After the nuclear accident, we anticipated a transformation in values, in worldview. It turns out that such a wish is not readily granted. Maybe this time—we can’t help hoping. But, in a world where more chemical substances are added to the environment by the day, where climate change is intensifying, it is possible that the next emergency is already waiting in the wings. Rather than tossing and turning between hope and despair, we need to work hard, together, to gain clarity on what we should prioritize for protection in the event of such an emergency. Otherwise, we run the risk of letting our fear and sense of oppression invite the heavy hand of authority.

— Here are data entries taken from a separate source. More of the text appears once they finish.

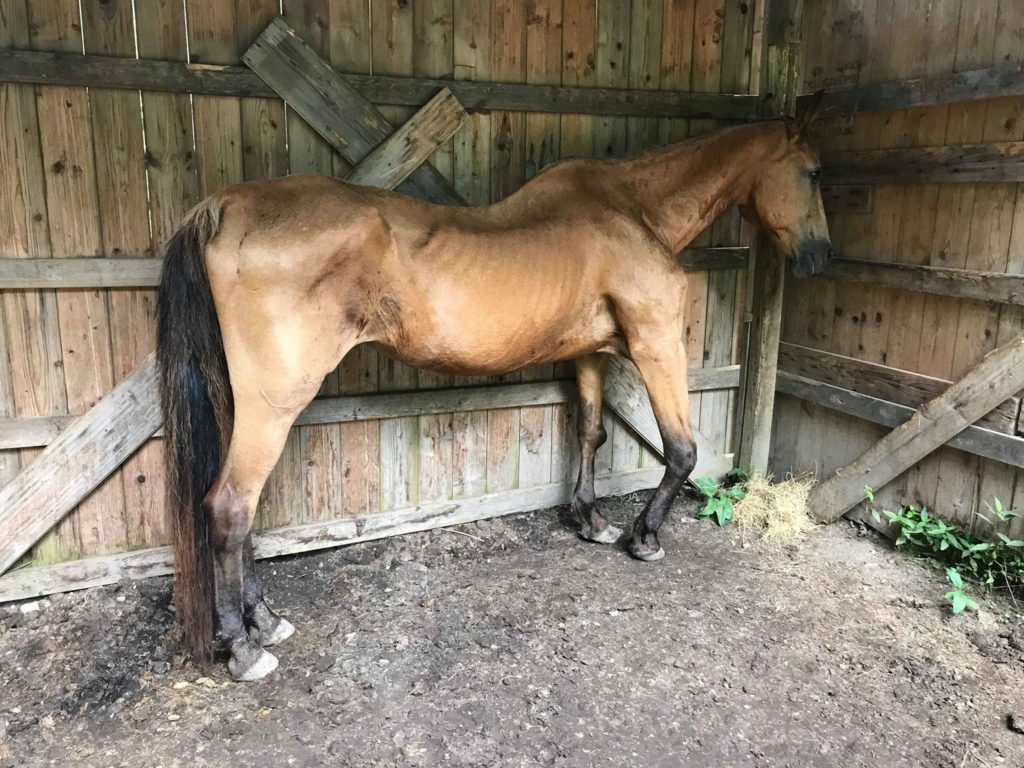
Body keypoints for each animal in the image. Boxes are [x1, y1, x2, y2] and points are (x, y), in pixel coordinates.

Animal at [156, 94, 832, 681]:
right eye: (814, 172)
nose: (819, 258)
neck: (630, 210)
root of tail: (227, 204)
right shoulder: (657, 343)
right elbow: (682, 450)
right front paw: (644, 538)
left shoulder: (589, 355)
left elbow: (590, 431)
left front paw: (591, 520)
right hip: (274, 403)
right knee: (230, 506)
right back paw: (246, 649)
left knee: (241, 507)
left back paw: (265, 621)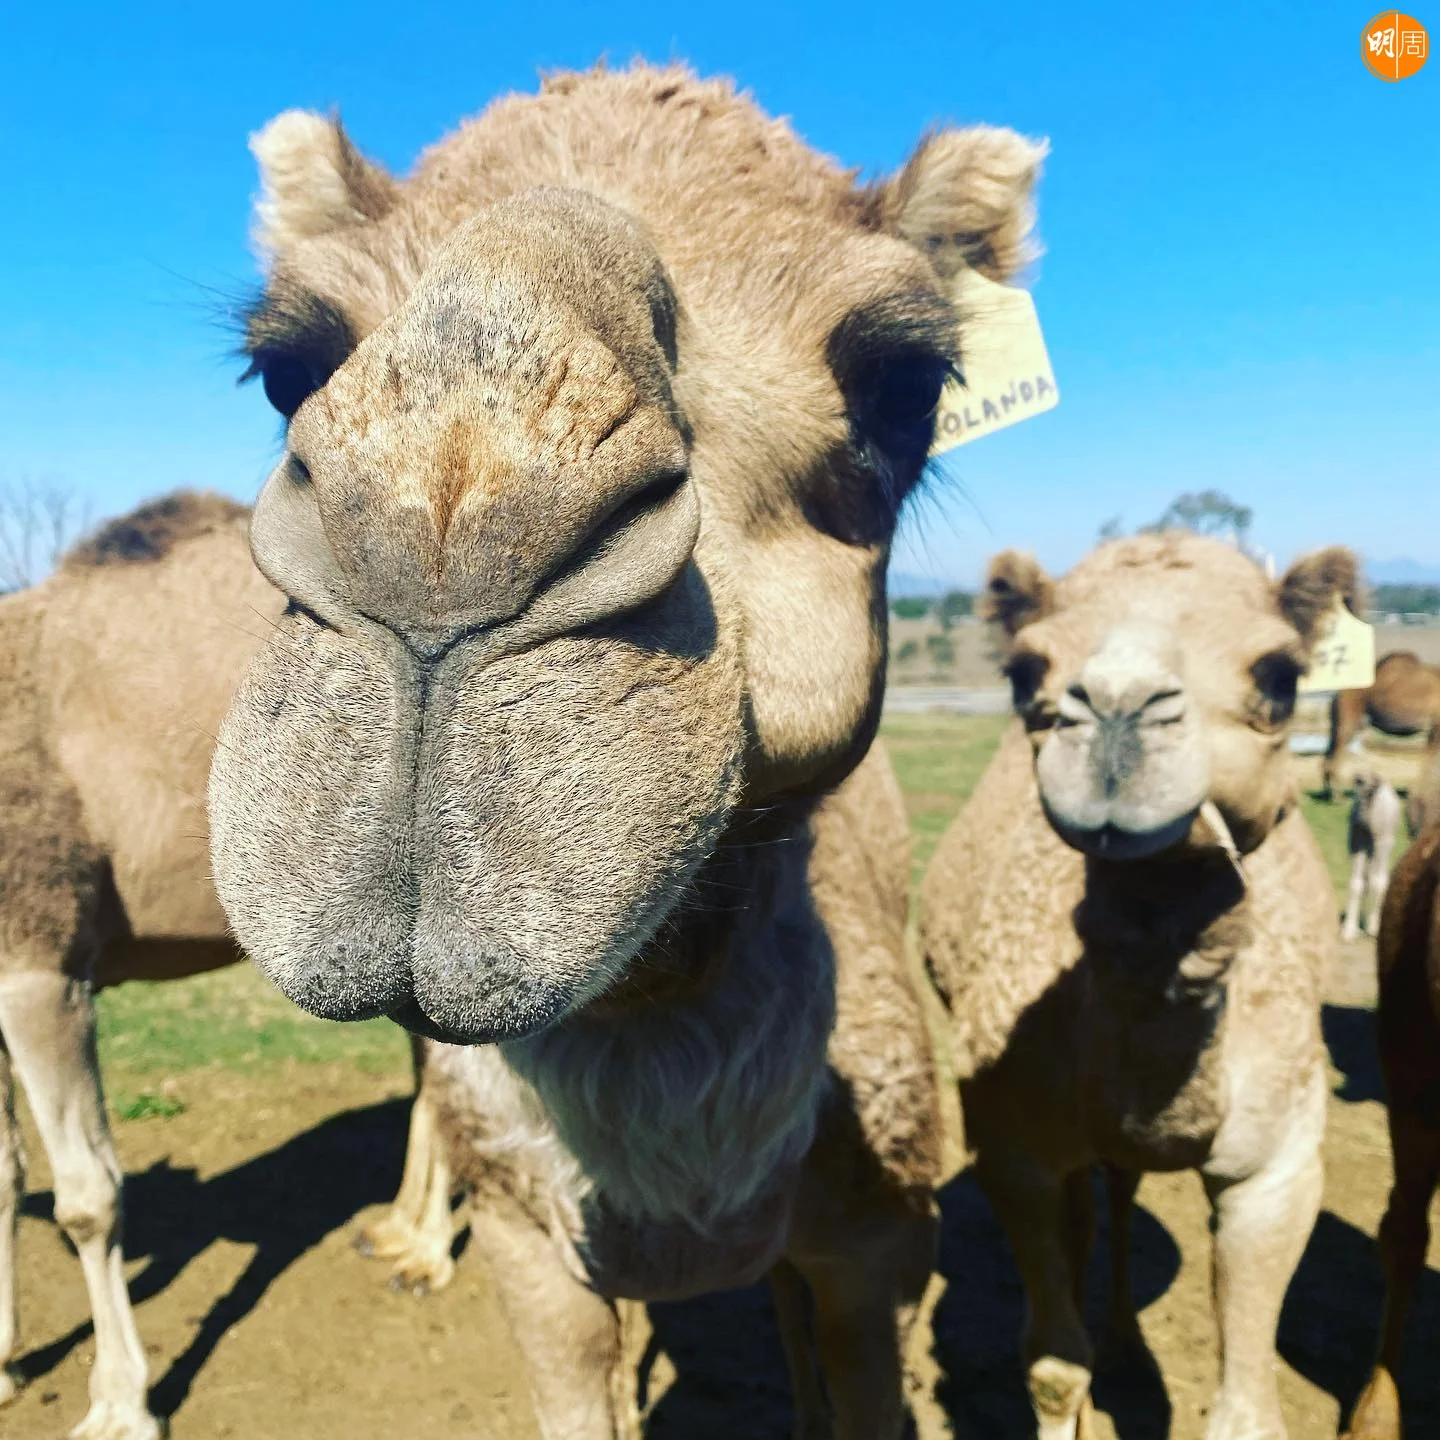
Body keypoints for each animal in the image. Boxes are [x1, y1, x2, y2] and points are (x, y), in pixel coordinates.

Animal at [920, 532, 1355, 1440]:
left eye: (1281, 677)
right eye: (1025, 674)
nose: (1118, 707)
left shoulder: (1280, 1167)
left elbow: (1248, 1410)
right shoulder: (1011, 1148)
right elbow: (1052, 1365)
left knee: (1119, 1190)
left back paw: (1124, 1340)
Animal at [1322, 650, 1440, 799]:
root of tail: (1337, 693)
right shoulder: (1436, 726)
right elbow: (1429, 760)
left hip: (1345, 722)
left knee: (1328, 754)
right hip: (1348, 719)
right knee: (1336, 756)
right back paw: (1337, 796)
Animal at [1343, 772, 1402, 942]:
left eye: (1371, 792)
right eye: (1356, 792)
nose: (1357, 820)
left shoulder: (1381, 843)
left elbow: (1377, 883)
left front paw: (1373, 928)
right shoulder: (1357, 844)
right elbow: (1356, 883)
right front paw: (1349, 930)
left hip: (1385, 844)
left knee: (1380, 879)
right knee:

Eventually, the state of emergency occasioned by the coronavirus threat is likely be lifted, although questions about appropriateness of timing and extent will remain. But how long will the “declaration of a nuclear emergency situation” remain in effect, imposing on people annual exposure levels up to 20 millisieverts per year, or leaving behind waste with levels of radioactivity 80 times pre-disaster levels? In the shadow of the coronavirus, problems that demand resolution are accumulating, while opportunistic measures are advanced, such as the use of the torch relay to trumpet Fukushima recovery, or the release of contaminated-ALPS-treated water into the environment.
Living under a double state of emergency, I have come to hold, more than ever, that we must commit ourselves in earnest to the following simple task: “to learn the truth and to help each other.” Failing that, it will be difficult for us humans, along with other living things, to survive on this planet.